Global checkpoint — the highest sequence number for which all operations up to that point have been acknowledged on all active replicas. The global checkpoint advances when all in-sync replicas report their local checkpoints to the primary.

Primary:  seq 1, 2, 3, 4, 5  → local checkpoint = 5
Replica1: seq 1, 2, 3         → local checkpoint = 3
Replica2: seq 1, 2, 3, 4      → local checkpoint = 4

Global checkpoint = min(5, 3, 4) = 3

The global checkpoint is the safe truncation point for the translog across all copies. Operations below the global checkpoint are no longer needed for replica recovery — every replica already has them. Operations above the global checkpoint must be retained for replica catch-up.

This is the mechanism that enables fast replica recovery: when a replica rejoins after a brief outage, it does not need to copy all segments from the primary. It requests only the operations above its last known local checkpoint, replaying from the translog rather than re-copying the full index.

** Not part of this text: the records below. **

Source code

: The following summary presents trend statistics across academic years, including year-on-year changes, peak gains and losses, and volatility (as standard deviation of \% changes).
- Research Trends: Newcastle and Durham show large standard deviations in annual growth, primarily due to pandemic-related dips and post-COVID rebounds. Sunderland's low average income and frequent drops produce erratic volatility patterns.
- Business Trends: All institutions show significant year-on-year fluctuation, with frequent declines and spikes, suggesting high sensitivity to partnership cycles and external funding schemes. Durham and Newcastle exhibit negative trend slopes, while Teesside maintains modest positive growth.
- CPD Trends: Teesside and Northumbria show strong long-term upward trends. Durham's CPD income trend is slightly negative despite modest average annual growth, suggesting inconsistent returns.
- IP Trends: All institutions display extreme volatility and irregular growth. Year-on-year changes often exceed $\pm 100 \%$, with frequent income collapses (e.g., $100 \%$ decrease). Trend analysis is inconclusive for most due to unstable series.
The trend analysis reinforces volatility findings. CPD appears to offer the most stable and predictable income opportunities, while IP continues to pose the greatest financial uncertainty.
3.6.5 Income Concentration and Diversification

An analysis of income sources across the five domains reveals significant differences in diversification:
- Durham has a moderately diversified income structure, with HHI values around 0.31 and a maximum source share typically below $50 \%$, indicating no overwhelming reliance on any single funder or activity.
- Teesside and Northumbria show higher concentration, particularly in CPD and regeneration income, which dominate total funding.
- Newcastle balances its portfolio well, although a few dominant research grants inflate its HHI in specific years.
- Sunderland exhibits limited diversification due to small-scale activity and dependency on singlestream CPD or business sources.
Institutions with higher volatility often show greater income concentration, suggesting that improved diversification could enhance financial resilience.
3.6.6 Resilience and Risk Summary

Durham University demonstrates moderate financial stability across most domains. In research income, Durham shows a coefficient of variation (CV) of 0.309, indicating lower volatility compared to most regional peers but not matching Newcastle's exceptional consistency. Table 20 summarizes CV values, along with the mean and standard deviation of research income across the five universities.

Segment Replication: An Alternative Model #

OpenSearch 2.x introduced segment replication as an alternative to document replication. Instead of each replica independently applying write operations, the primary builds its Lucene segments and copies the finished segment files directly to replicas.

	Document replication	Segment replication
CPU on replicas	High — each replica re-indexes	Low — replicas copy pre-built files
Write throughput	Lower	Higher (primary does all indexing work)
Replica visibility lag	Same as primary	Slightly higher — wait for segment copy
Replica recovery	Replay translog from checkpoint	Copy segments from primary or remote store

Segment replication shifts CPU cost from replicas to the primary and increases the primary’s network I/O. It is most beneficial for read-heavy workloads with many replicas where replica indexing CPU was the bottleneck.

The NRT Visibility Gap: What `refresh=wait_for` Solves #

By default, a write acknowledged by OpenSearch is not immediately searchable. For most workloads this is acceptable — a 1-second visibility lag is invisible to users. For use cases where a write must be immediately queryable (write-then-read workflows), OpenSearch provides the refresh parameter on index requests:

PUT /orders/_doc/1?refresh=wait_for
{
  "order_id": "A123",
  "status": "pending"
}

`refresh` value	Behavior	Use case
`false` (default)	Acknowledged without refresh. Visible within next `refresh_interval`.	All normal writes
`true`	Forces immediate refresh on all receiving shards. Visible instantly.	Low-throughput, correctness-critical writes
`wait_for`	Blocks until next scheduled refresh includes this write.	Write-then-read workflows at scale

refresh=wait_for is the correct choice for write-then-read workflows at scale. refresh=true is a correctness hammer that creates a new segment on every write — use it indiscriminately and write throughput collapses.